Vevo, the music video streaming service, will begin webcasting linear, pre-programmed videos as a stepping stone to landing distribution deals with cable providers - and diminishing its reliance on Google Inc's YouTube, Vevo CEO Rio Caraeff said in an interview Tuesday.
With the launch of Vevo TV, users can now play non-stop music videos from their smartphones, Xbox and Roku set-top devices or from Vevo's website without having to "lean forward to search every four minutes" for a new song, Caraeff said.
Vevo, which is financed by Sony Music Entertainment, Universal Music Group and hosts videos from EMI, has been the most popular content provider for YouTube. Vevo has hosted clips on its own site for years, but it has been overshadowed by the world's largest video site, where users can call up a song on-demand with a simple search query.
But Vevo TV's launch on Tuesday foreshadows the company's efforts to lock in a distribution deal for its music videos via a major cable or satellite provider as early as this year, Caraeff told Reuters at the South by Southwest Festival in Austin, Texas.
"It's human programmed, like the way it used to be," Caraeff said. "It complements our on-demand business and it's not at the expense of what we already do."
Vevo's move to strengthen its own brand and look for alternative distribution outlets comes at a time when both Google and Apple Inc are reportedly looking to debut their own streaming music services in a highly-fragmented market that also includes players like Pandora and closely-held Spotify.
While declining to comment specifically about Google and Apple's music streaming ambitions, or how Google's own service might affect Vevo, Caraeff said it would be beneficial to the industry to have well-heeled, tech giants entering the cut-throat market that has so far not produced any clear winners.
"It's not like one company is going to win everything," Caraeff said. "There are different consumers who have different needs at different times in their life on different platforms in different countries. There are rooms for dozens of players. But it is true that it only kicks in economically at a tremendous scale."

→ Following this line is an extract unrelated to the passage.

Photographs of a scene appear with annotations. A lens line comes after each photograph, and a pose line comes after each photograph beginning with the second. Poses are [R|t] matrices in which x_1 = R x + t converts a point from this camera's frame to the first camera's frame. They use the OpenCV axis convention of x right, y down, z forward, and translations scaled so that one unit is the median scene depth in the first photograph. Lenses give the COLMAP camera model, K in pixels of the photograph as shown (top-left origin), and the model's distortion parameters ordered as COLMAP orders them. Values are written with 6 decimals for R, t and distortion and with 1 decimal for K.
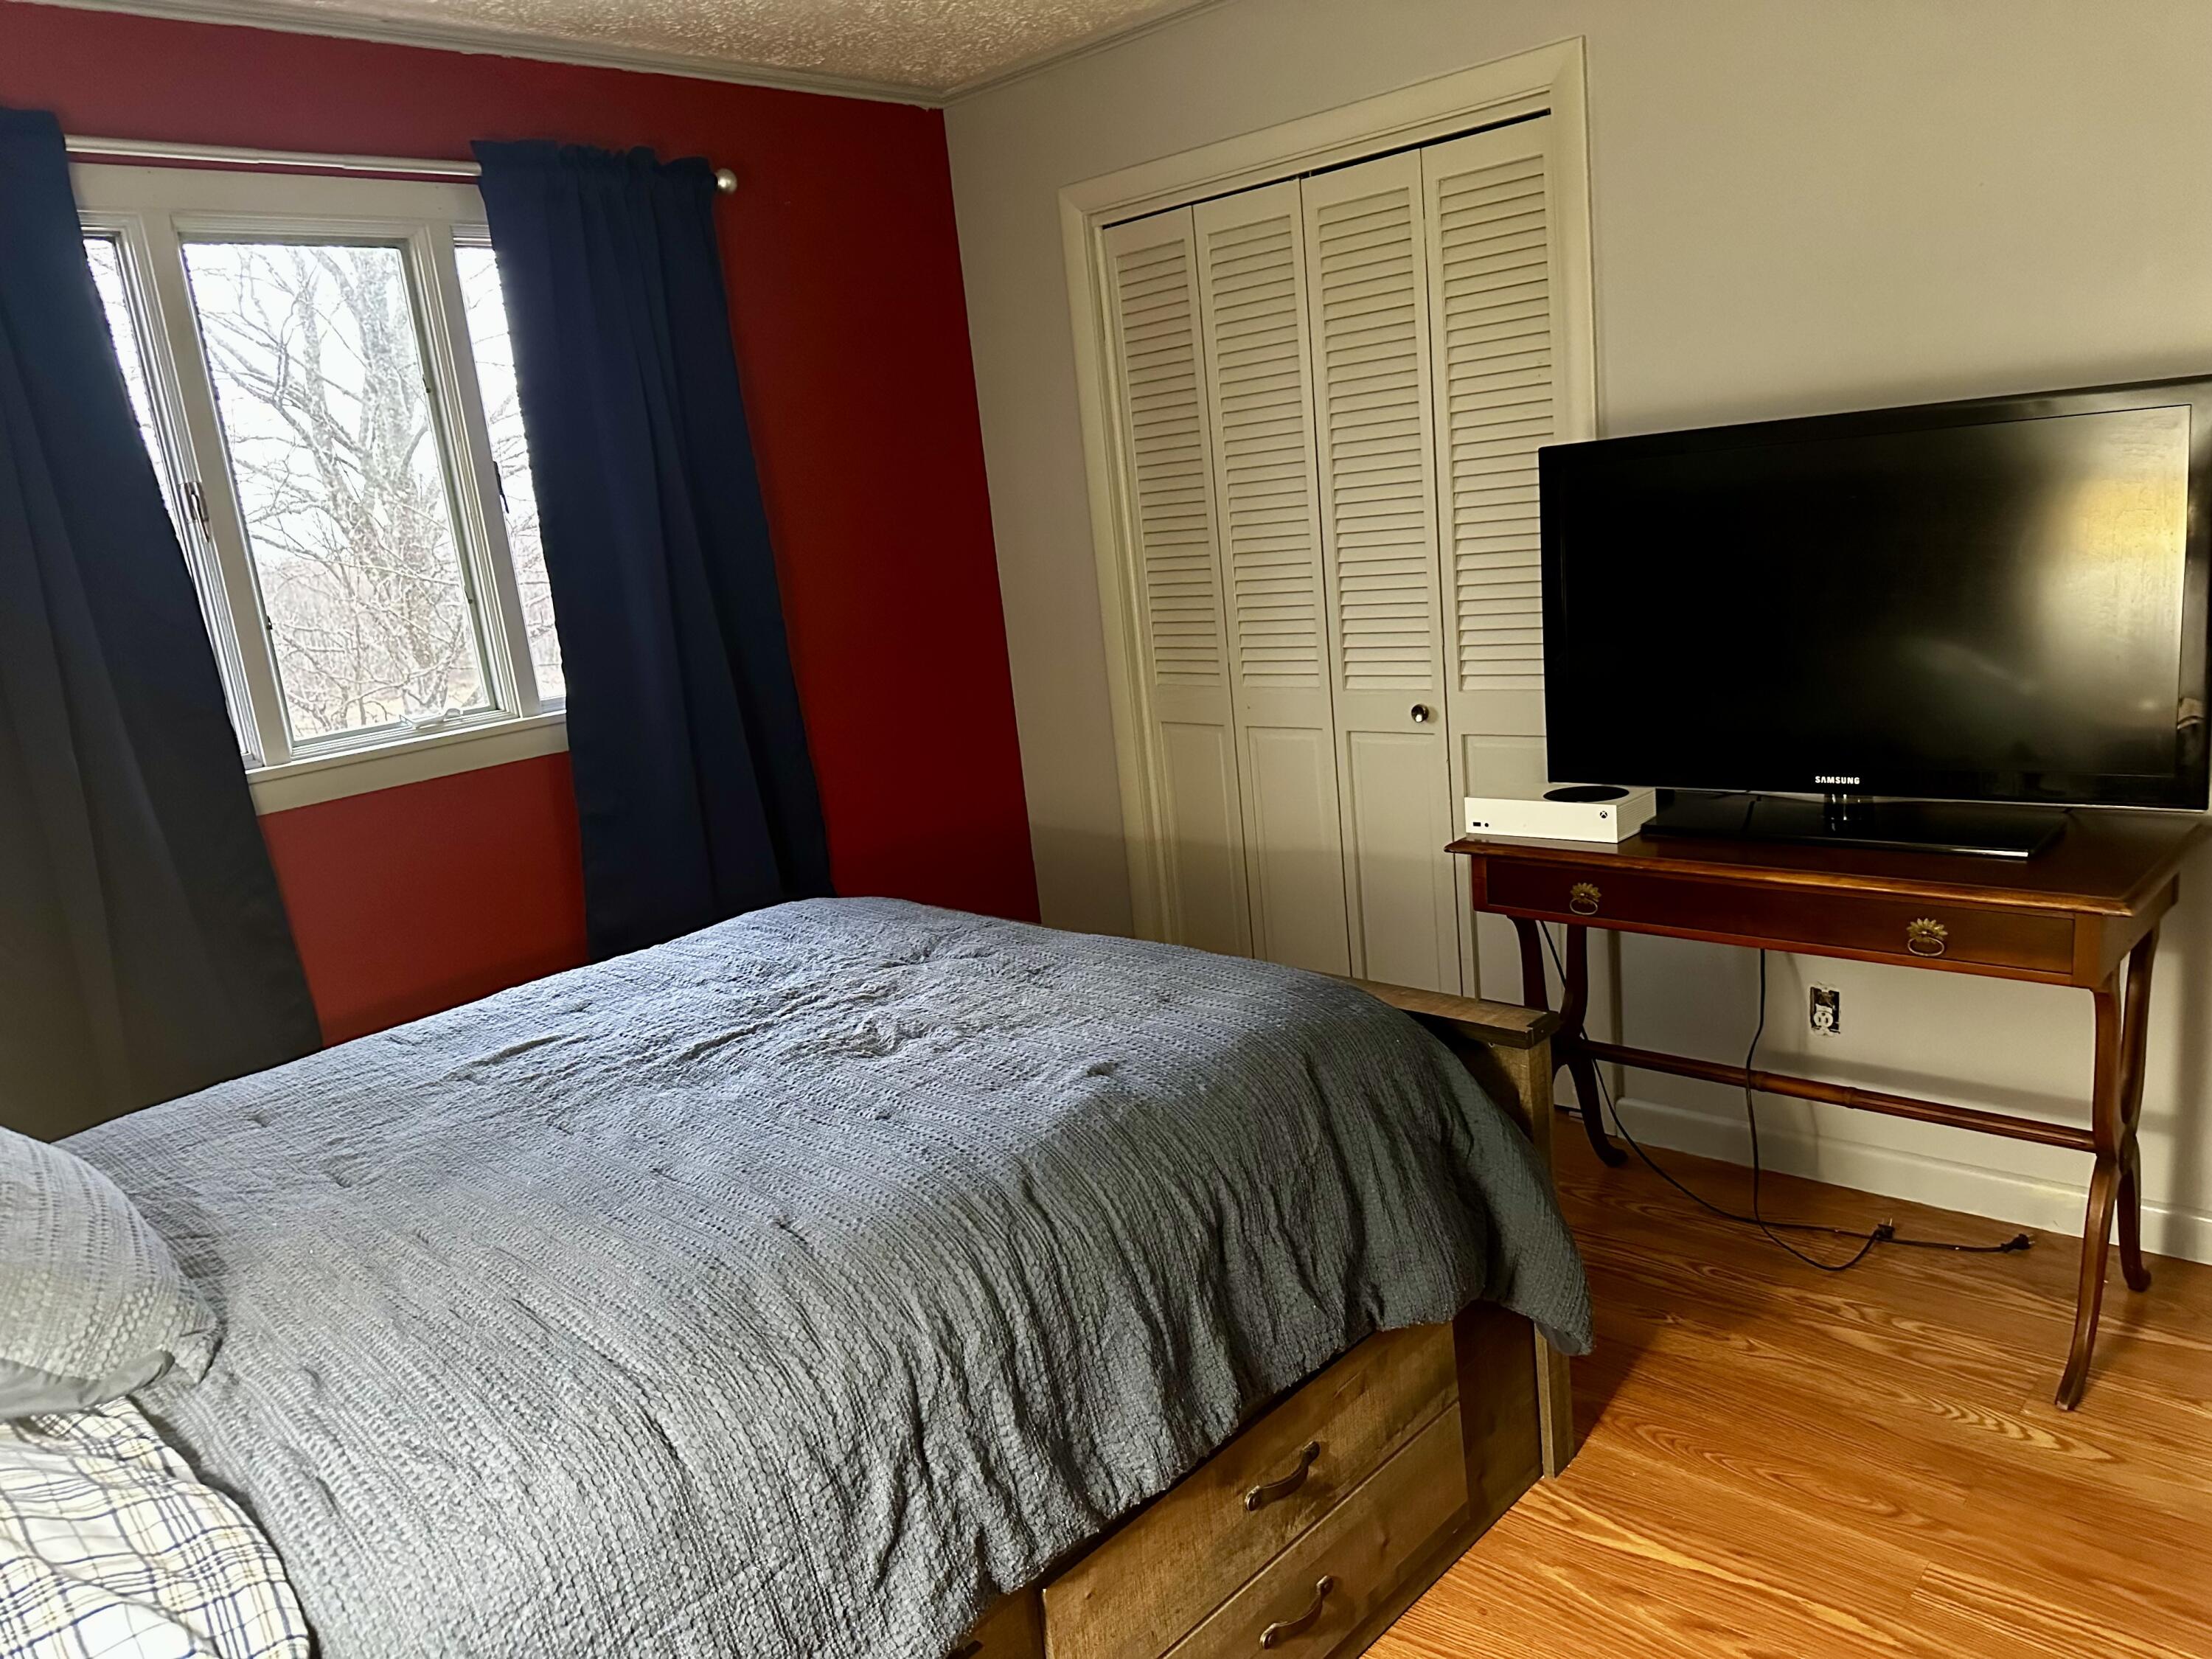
lens RADIAL K [[1560.5, 0, 1096.4], [0, 1560.5, 833.1], [0, 0, 1]] dist [0.024331, -0.012386]
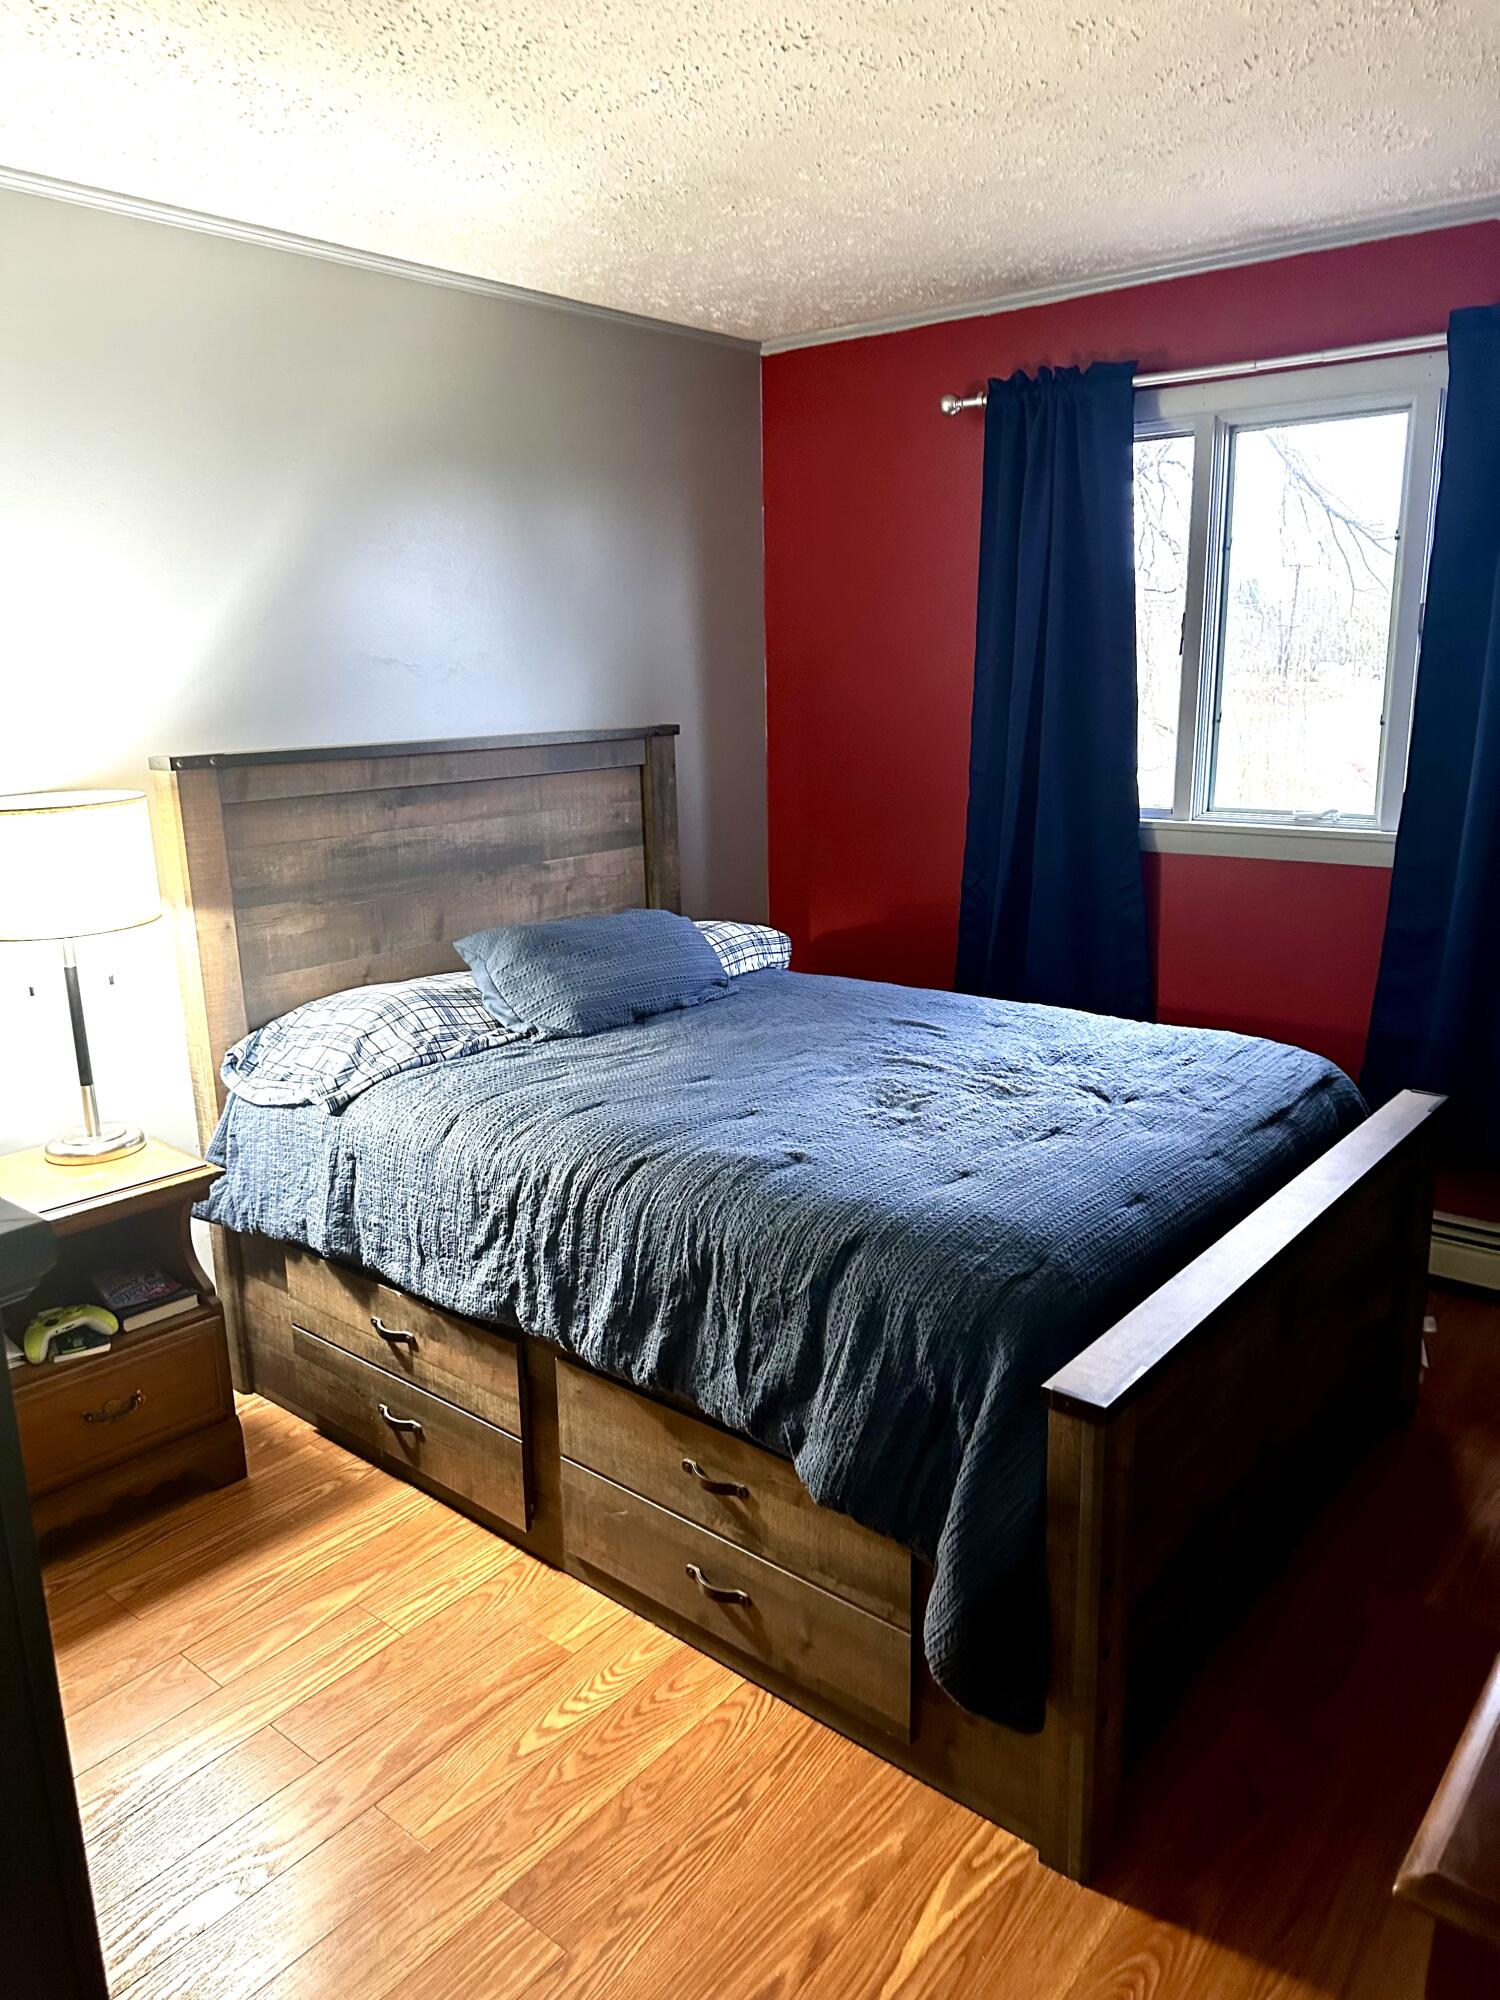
lens RADIAL K [[1411.0, 0, 741.1], [0, 1411.0, 1004.8], [0, 0, 1]] dist [0.024331, -0.012386]
pose [[0.064116, 0.340441, -0.938078, 0.918854], [-0.203880, 0.924654, 0.321634, -0.291530], [0.976894, 0.170633, 0.128694, 0.661579]]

Aside from the prospect of Google launching a competing product, Vevo is currently locked in protracted negotiations to renew its contract with YouTube, whose visitors stream 3.8 billion Vevo clips a month.
Caraeff acknowledged that fees from YouTube represented the "biggest spoke in our wheel." But Vevo was steadily building up other revenue sources, including original content offerings and live concerts that already contribute 30 per cent of the company's revenue and could be more if Vevo TV takes off, Caraeff said.
"We look forward to having a long relationship with YouTube," he said. "That said, it is important for us to build our brand, to establish our identity off of YouTube. We think this will help us further differentiate our company."